======== Dataset records ========

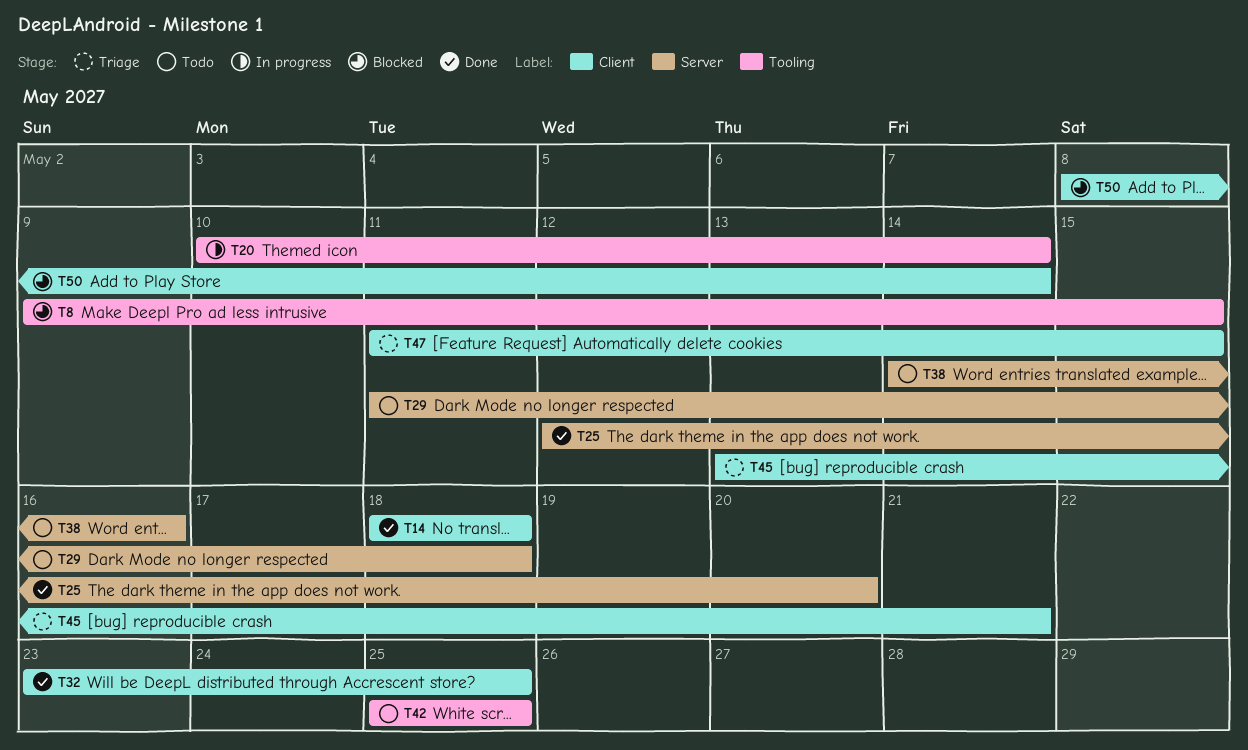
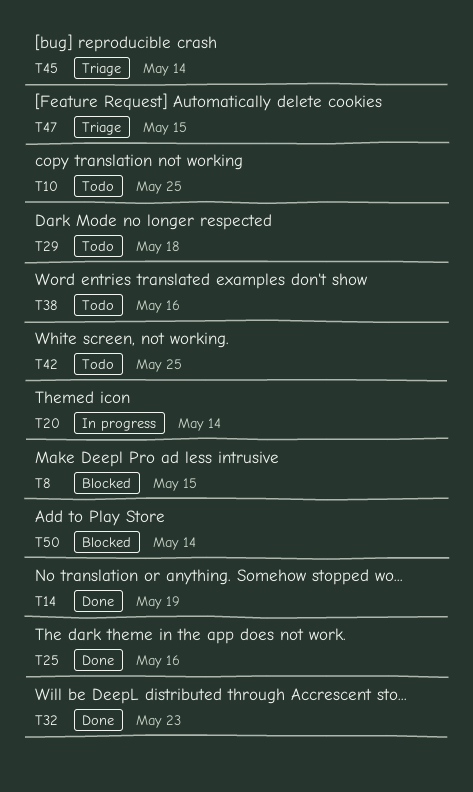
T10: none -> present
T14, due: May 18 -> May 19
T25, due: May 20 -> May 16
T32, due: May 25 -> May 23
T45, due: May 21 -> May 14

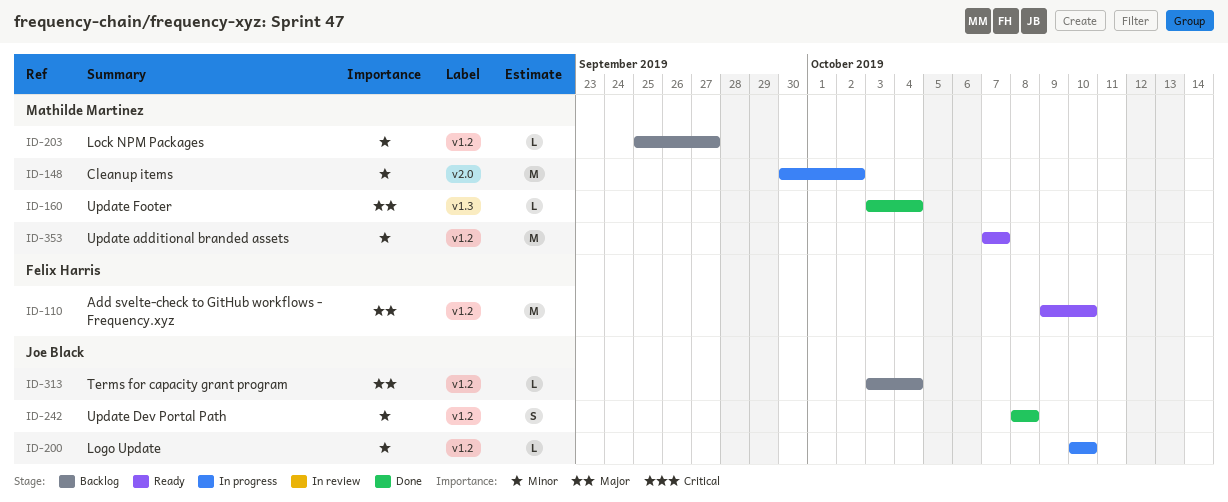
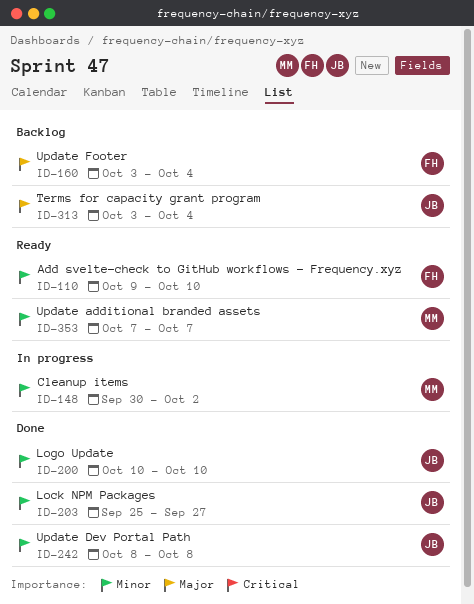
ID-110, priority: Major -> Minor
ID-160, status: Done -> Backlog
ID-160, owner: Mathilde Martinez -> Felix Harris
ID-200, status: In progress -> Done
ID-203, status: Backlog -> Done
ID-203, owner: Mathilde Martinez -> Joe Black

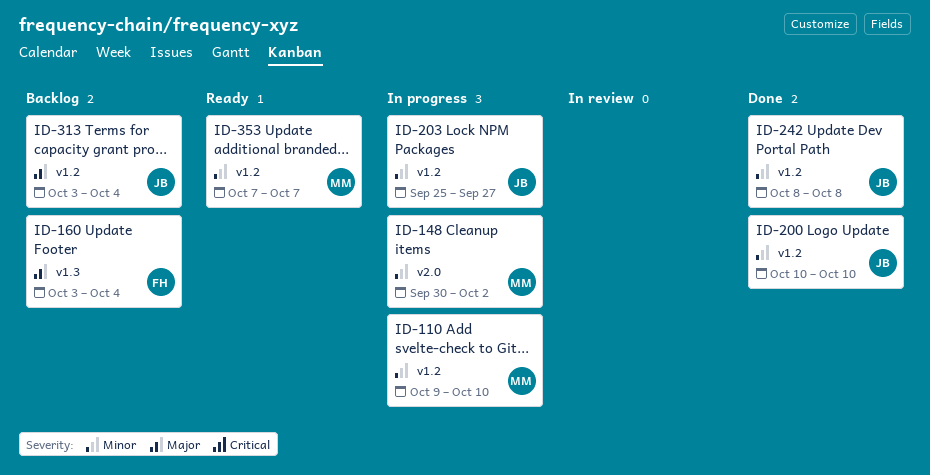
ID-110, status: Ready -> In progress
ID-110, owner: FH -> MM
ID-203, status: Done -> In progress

========

Excluding all pictures, print exactly and only the lines from the line with "ID-203, status: Backlog -> Done" through the end of the records above, both ends included.

ID-203, status: Backlog -> Done
ID-203, owner: Mathilde Martinez -> Joe Black

ID-110, status: Ready -> In progress
ID-110, owner: FH -> MM
ID-203, status: Done -> In progress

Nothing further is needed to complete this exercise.